Passage provided:
You can see the updated traffic data here.
The work of the Northwestern team is ongoing and I am looking forward to seeing what they do.
Thanks for your own blog post which confirms that Dyn.com's research is more current. You're right in what you said in your blog post, there may been an academic publishing delay, but then there shouldn't have been a press release by the school without those most current details.
I wonder how that matches up with Dyn.com’s research:
http://research.dyn.com/wp-content/uploads/2014/07/Internet_in_Cuba-2.pdf
http://research.dyn.com/2014/12/whats-next-cuba/
http://research.dyn.com/2013/01/cuban-mystery-cable-activated/
which doesn’t talk about asymmetricity in the latest documents.
Dynresearch hod no blog posts on the question of symmetry, but Doug Mador sent me an email, which led to this post last July.
They had not seen my blog and perhaps would not have issued the press release if they had. I’ve gotten in touch with the head of the group that did the work at Northwestern and he and I will keep in touch in the future.
The question is one of discoverablity and this sort of thing makes me wonder if the “long tail” blogs and sites on the Internet are in trouble. See this post on my other blog.
Larry
Actually one of URLs I listed earlier from Dyn does talk about asymmetricity: http://research.dyn.com/2013/01/cuban-mystery-cable-activated/ I don't know how things work at Northwestern -- it's possible the PR office at the university was just waiting for the research to be published before issuing the press release, and there would normally be no reason to check back with the paper's authors. In any case, the university can make it right by issuing a short note that comments on the original press release.
Right—that was right after they activated the network and they subsequently told Doug that his analysis was correct.
I think you are right on the PR thing—it was posted at the time of the ACM conference. They do not seem to have a place for comments on their site.
Regardless, it gave me a chance to meet the authors of the paper and introduce him to someone in Cuba who hopefully will be able to assist him with ongoing studies.
There are worse connections still in active use in the world.
I have the ““pleasure of working on some systems that have connection latencies closer to 30 seconds (30,000 ms).
Thankfully the VAST majority of connections I work on have < 10 s (10,000 ms) latency. But there are worse connections…
Where do you see that sort of latency? It sounds interplanetary.
Primarily long distance cross country links across Russia. I've heard co-workers talk about it on bad satellite links too.

Available data:

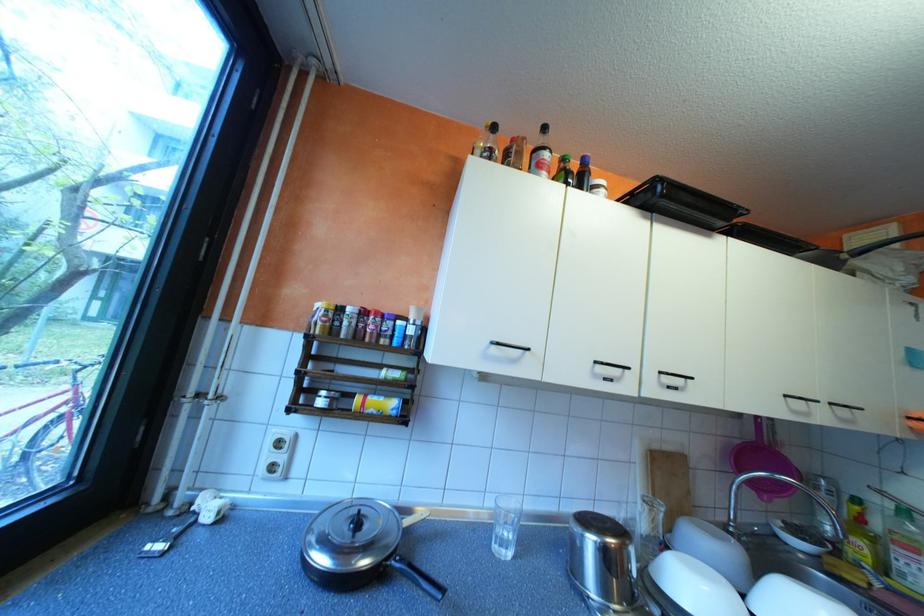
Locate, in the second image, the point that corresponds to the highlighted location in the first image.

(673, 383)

Aim:
List each distinct web address that appears in the comment thread on Cuba's internet research above.

Finished answer:
http://research.dyn.com/wp-content/uploads/2014/07/Internet_in_Cuba-2.pdf
http://research.dyn.com/2014/12/whats-next-cuba/
http://research.dyn.com/2013/01/cuban-mystery-cable-activated/